我一直在尝试将数据帧中的列表分解为展开/分解的列,如堆栈溢出How to explode a list inside a Dataframe cell into separate rows中所述
我一直有麻烦。你知道吗
我从示例中得到了stackoverflow代码。但我无法让它为我的个人数据文件(在我使用的csv文件中)工作pd.read\U csv文件. 你知道吗
然后我简化了代码,去掉了一个不必要的列。我得到了简化的示例代码。然后我再次尝试加载我的.csv文件。再次失败。你知道吗
因此,我将简化示例中的数据帧写入一个新的csv文件,使用pd.read\U csv文件`,并重新运行简化的“explode”代码。我也犯了同样的错误。代码和错误输出如下。
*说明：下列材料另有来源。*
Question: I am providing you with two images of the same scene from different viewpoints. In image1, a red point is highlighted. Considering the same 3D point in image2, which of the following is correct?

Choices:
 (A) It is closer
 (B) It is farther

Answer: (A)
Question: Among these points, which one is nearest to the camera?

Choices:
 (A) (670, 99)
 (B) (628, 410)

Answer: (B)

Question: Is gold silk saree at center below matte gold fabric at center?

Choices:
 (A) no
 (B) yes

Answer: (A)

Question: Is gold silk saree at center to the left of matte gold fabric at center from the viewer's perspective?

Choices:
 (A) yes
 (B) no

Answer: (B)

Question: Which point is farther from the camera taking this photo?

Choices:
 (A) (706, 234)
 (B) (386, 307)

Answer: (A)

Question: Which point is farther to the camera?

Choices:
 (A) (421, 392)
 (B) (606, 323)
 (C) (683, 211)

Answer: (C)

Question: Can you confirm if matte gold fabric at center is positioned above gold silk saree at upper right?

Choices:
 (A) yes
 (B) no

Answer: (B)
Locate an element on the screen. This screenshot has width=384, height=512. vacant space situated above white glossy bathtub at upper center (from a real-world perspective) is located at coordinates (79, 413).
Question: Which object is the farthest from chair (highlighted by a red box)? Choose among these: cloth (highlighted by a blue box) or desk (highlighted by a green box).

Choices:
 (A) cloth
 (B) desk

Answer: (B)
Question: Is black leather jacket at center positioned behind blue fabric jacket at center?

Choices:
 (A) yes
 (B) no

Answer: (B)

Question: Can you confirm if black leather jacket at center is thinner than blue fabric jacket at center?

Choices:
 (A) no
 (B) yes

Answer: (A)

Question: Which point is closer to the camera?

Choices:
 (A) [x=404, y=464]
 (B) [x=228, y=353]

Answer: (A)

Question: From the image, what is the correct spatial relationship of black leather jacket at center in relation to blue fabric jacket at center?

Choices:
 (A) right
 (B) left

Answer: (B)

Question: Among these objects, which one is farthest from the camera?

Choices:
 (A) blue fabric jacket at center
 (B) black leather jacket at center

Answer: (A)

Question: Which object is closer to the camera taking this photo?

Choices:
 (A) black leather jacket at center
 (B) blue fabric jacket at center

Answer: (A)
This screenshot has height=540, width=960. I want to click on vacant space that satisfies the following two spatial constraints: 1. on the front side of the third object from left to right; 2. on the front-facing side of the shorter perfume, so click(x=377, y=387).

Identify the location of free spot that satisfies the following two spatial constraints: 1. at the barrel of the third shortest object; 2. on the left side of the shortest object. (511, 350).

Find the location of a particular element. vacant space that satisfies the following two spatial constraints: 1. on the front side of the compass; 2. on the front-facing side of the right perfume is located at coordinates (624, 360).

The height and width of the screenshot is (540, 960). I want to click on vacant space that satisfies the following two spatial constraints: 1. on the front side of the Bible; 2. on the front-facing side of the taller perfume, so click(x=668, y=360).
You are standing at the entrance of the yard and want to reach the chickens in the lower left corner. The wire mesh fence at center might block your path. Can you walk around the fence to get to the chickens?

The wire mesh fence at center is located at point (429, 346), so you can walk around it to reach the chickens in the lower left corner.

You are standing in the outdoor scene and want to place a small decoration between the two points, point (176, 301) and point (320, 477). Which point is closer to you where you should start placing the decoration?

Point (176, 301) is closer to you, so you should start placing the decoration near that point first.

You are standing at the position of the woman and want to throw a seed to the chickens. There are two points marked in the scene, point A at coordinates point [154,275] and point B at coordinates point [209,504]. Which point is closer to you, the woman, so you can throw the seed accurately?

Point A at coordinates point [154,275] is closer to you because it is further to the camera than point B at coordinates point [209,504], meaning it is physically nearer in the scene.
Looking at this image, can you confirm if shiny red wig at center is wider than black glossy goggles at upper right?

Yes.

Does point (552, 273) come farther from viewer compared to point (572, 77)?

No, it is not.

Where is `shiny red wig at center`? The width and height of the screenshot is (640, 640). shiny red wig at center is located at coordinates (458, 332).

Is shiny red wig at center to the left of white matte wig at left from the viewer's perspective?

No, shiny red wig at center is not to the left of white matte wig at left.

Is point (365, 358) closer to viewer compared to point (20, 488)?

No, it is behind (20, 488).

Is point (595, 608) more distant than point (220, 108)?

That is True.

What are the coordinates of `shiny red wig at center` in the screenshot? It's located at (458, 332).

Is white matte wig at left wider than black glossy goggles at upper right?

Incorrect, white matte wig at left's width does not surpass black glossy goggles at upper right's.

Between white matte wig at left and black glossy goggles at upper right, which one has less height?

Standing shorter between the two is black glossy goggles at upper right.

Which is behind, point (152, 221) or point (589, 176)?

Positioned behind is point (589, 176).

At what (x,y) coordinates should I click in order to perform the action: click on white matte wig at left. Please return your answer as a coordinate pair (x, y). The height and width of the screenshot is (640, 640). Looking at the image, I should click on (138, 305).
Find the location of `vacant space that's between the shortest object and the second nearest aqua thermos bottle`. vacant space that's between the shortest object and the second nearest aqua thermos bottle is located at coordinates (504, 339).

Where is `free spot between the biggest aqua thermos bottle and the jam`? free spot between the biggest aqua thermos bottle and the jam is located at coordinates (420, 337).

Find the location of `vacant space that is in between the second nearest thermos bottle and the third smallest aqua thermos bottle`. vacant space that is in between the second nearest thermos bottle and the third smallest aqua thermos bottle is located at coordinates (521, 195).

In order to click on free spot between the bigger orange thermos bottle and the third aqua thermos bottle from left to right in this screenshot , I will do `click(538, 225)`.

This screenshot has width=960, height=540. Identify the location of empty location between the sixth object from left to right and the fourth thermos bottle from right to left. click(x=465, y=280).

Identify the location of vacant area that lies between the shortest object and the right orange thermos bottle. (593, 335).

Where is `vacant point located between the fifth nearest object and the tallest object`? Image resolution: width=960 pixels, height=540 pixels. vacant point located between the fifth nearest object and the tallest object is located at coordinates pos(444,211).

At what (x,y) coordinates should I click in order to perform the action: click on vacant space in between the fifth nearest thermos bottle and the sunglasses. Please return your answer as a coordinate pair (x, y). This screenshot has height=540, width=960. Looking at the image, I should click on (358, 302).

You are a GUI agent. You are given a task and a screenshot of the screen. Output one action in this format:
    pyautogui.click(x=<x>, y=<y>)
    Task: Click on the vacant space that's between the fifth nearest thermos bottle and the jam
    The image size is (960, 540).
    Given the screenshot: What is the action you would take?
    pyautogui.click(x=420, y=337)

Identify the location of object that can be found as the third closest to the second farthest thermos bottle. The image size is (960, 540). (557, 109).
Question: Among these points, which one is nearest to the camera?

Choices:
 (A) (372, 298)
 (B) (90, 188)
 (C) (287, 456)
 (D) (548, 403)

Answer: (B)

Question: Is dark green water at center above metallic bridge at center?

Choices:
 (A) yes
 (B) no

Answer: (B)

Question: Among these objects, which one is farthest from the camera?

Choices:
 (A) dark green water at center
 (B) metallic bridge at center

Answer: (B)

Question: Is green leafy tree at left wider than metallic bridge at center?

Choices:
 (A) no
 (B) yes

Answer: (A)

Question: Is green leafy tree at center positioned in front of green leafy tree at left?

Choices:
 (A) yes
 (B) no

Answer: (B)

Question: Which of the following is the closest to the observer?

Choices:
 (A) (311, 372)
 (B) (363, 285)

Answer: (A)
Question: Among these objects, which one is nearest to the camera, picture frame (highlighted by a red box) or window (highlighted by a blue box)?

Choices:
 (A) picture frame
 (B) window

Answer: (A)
你知道吗
import pandas as pd
#Create The DataFrame
df = (pd.DataFrame({
'opponent': ['76ers', 'blazers', 'bobcats'],
'nearest_neighbors': [['Zach LaVine', 'Jeremy Lin', 'Nate Robinson', 'Isaia']] * 3})
.set_index([ 'opponent']))
#Explode The Data Frame
(pd.melt(df.nearest_neighbors.apply(pd.Series).reset_index(),
id_vars=[ 'opponent'],
value_name='nearest_neighbors')
.set_index([ 'opponent'])
.drop('variable', axis=1)
.dropna()
.sort_index()
)
#Save DF to CSV
df.to_csv("Baskets.CSV")
#Load DF to CSV
df = pd.read_csv("Baskets.csv")
# Re Run Explode Code on csv
(pd.melt(df.nearest_neighbors.apply(pd.Series).reset_index(),
id_vars=[ 'opponent'],
value_name='nearest_neighbors')
.set_index([ 'opponent'])
.drop('variable', axis=1)
.dropna()
.sort_index()
)
KeyError Traceback (most recent call last)
~/anaconda3/lib/python3.6/site-packages/pandas/core/indexes/base.py in get_loc(self, key, method, tolerance)
2441 try:
-> 2442 return self._engine.get_loc(key)
2443 except KeyError:
pandas/_libs/index.pyx in pandas._libs.index.IndexEngine.get_loc()
pandas/_libs/index.pyx in pandas._libs.index.IndexEngine.get_loc()
pandas/_libs/hashtable_class_helper.pxi in pandas._libs.hashtable.PyObjectHashTable.get_item()
pandas/_libs/hashtable_class_helper.pxi in pandas._libs.hashtable.PyObjectHashTable.get_item()
KeyError: 'opponent'
During handling of the above exception, another exception occurred:
KeyError Traceback (most recent call last)
<ipython-input-25-6ffdc50e8f2c> in <module>()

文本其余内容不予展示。